A reader writes:
My kid was diagnosed with fructose malabsorption early in 2012. Essentially, any fructose that he eats, in excess of approximately the same amount of glucose, makes him sick. Most fruits are relatively balanced 1:1 with fructose to glucose, so they're okay: pineapples, berries, a lot of citrus fruits. But popular fruits like apples, mangoes and watermelons are screamingly high in fructose relative to glucose. Oh, and wheat. And honey. And agave syrup. Fruit juice is just as bad as Honey Boo Boo's Mountain Dew habit from a metabolic standpoint, but at least it doesn't have the other crap in it.
You'd think such a disorder is rare? It's really common. Estimates are 30-50% of the U.S. population. And they tend to have metabolic syndrome.
Fructose-heavy fruits and grains come from parts of the world where people are better able to tolerate them (warmer parts of Asia, the Middle East – anywhere with a long, warm/hot growing season and/or a lack of seasons). And if you're from an area where those fructose heavy fruits and grains don't grow year round (Northern Europe), you're really screwed, as your body treats fructose differently in the absence of sunlight. The idea is that you'd have gorged on those fruits during the summer months, and depositing that fat around your middle (again, metabolic syndrome) would have been helpful for fertility – hell, survival, in general – during the cold winter months when there's little food.

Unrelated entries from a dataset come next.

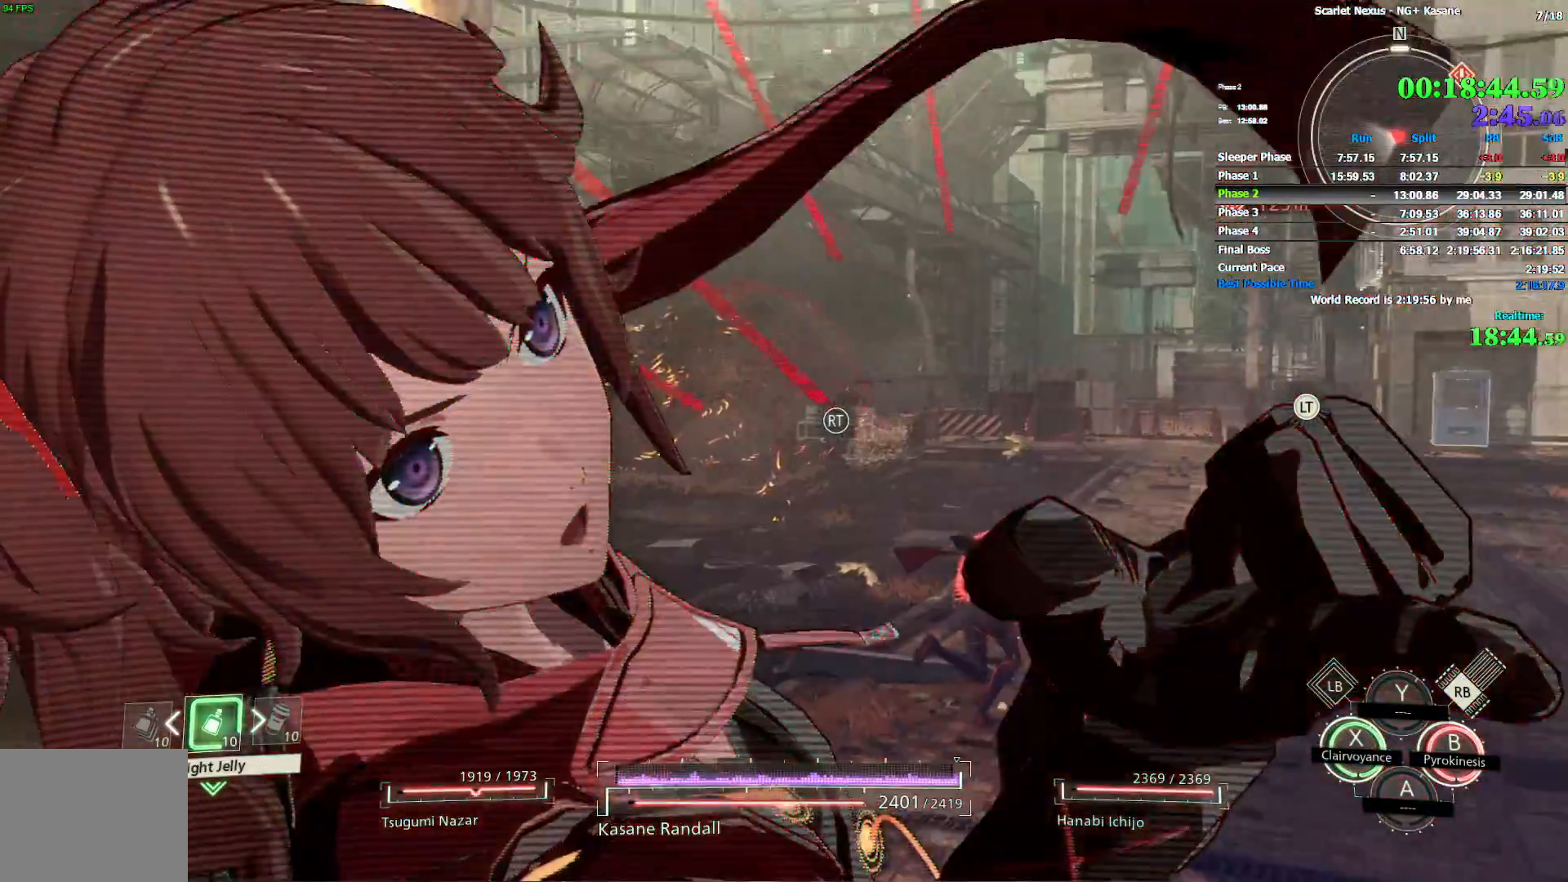
{"buttons": [], "left_stick": "up-right", "right_stick": "left"}
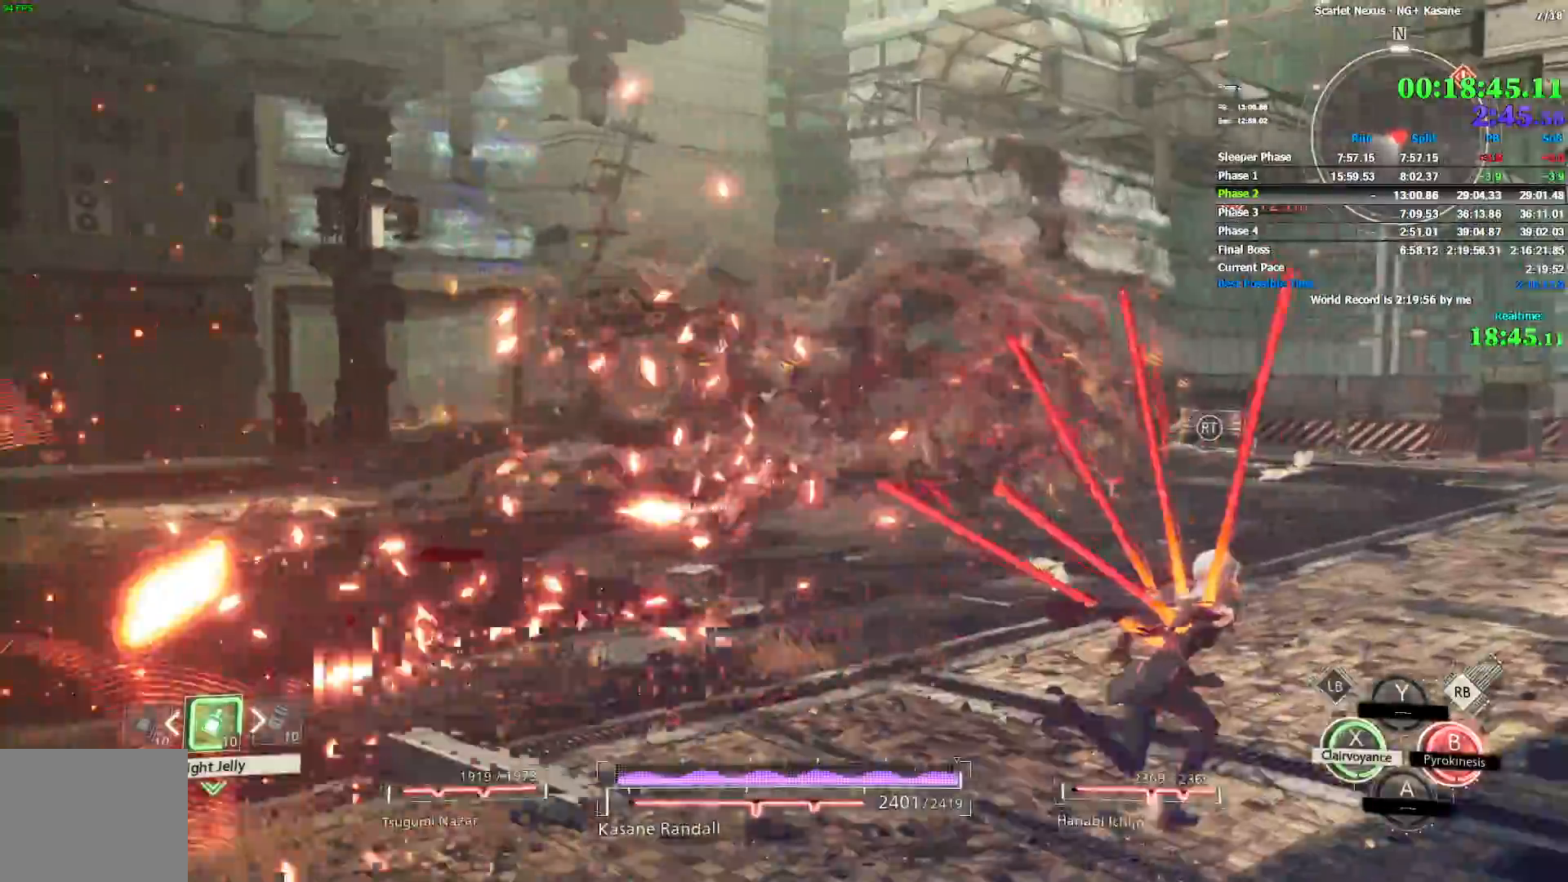
{"buttons": ["DPAD_RIGHT"], "left_stick": "up-right", "right_stick": "left"}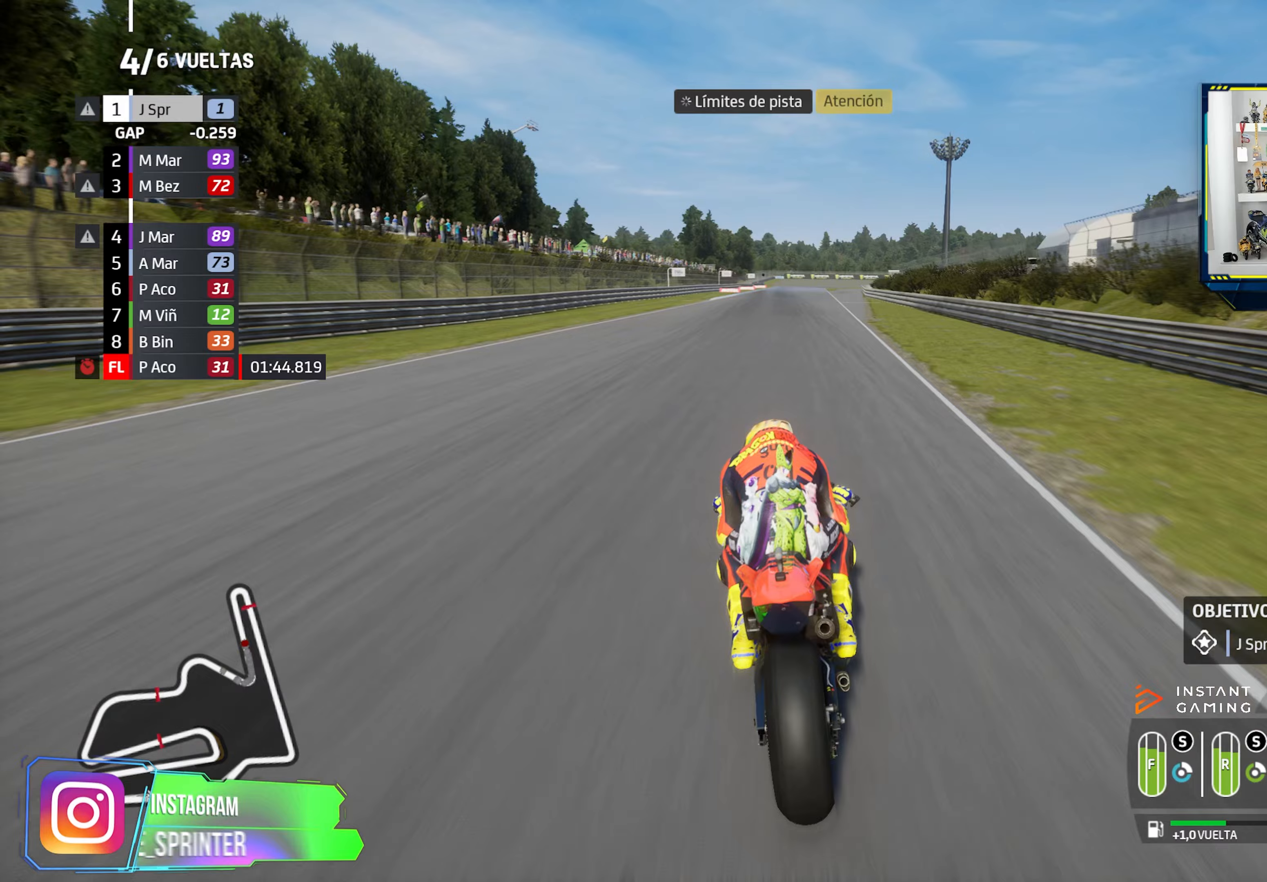
Gameplay with a controller (PlayStation layout); each line is a JSON object with the inputs held at the frame after it (dt_ms = milliseconds from this image to that frame). "events" lists button and stick changes between this image and that frame as [ms after this image, input, new state], when the widget could be followed in between.
{"dt_ms": 83, "buttons": ["CROSS", "R2"], "left_stick": "left", "right_stick": "center", "events": [[83, "left_stick", "left"]]}
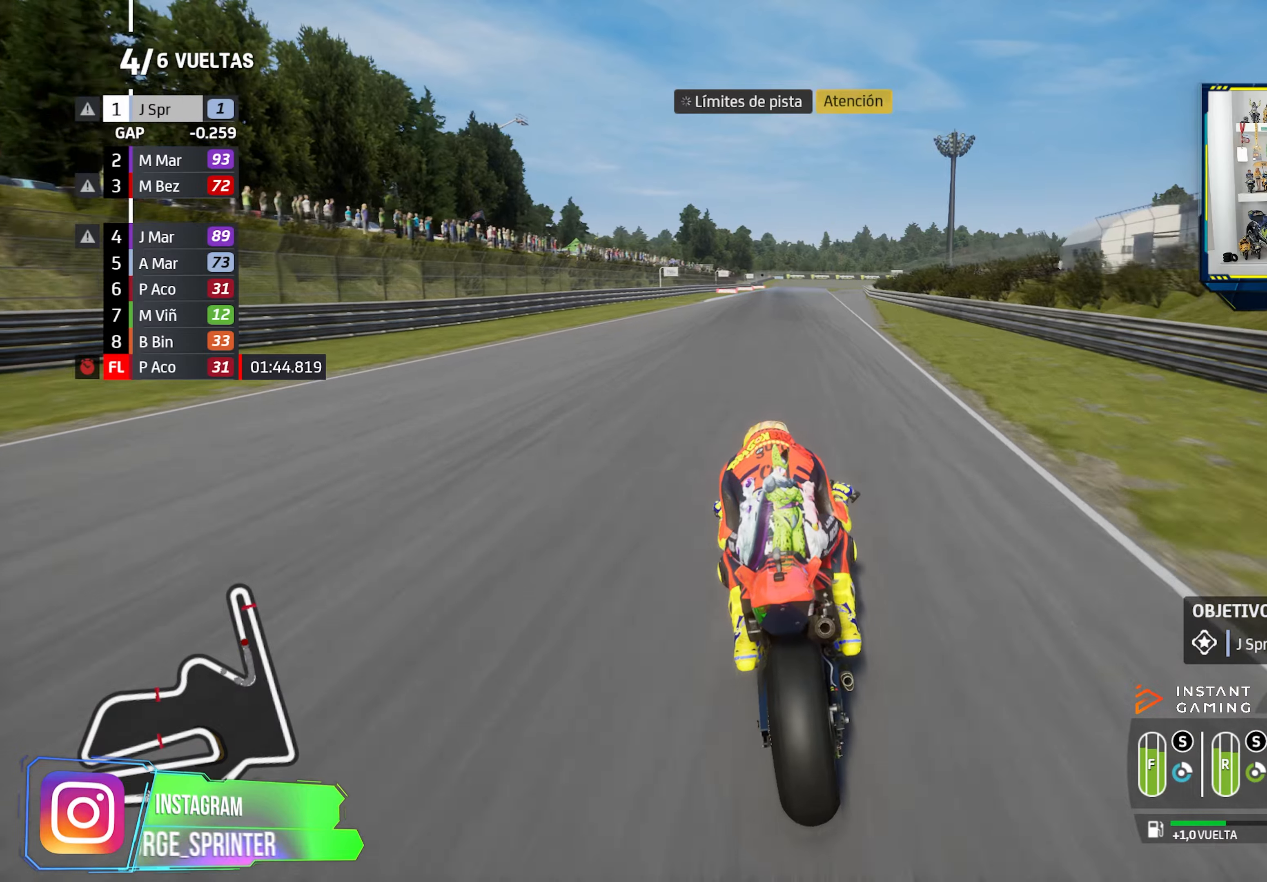
{"dt_ms": 501, "buttons": ["CROSS", "R2"], "left_stick": "center", "right_stick": "center", "events": [[101, "left_stick", "center"], [267, "left_stick", "left"], [317, "left_stick", "center"]]}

Metabolic syndrome is really common in my family, as are high triglycerides and pasty white skin. We joke around that my kid's diagnosis of fructose malabsorption and his subsequent avoidance of fructose sources will make him one of the healthiest kids we know, as kids are all on high-fructose corn syrup and fruit juice from an early age. It's no surprise that obesity rates and metabolic syndrome have gone through the roof since the introduction of HFCS in everything.
By the way, in support of Dr. Lustig's argument about the relative perils of fructose, a recent study (subscriber only) in the Journal of the American Medical Association shows how the brain responds differently to different types of sugars:
[Researchers found] an increased sensation of fullness and satiety after glucose, but not fructose, consumption. These findings support the conceptual framework that when the human brain is exposed to fructose, neurobiological pathways involved in the appetite region are modulated, thereby promoting increased food intake.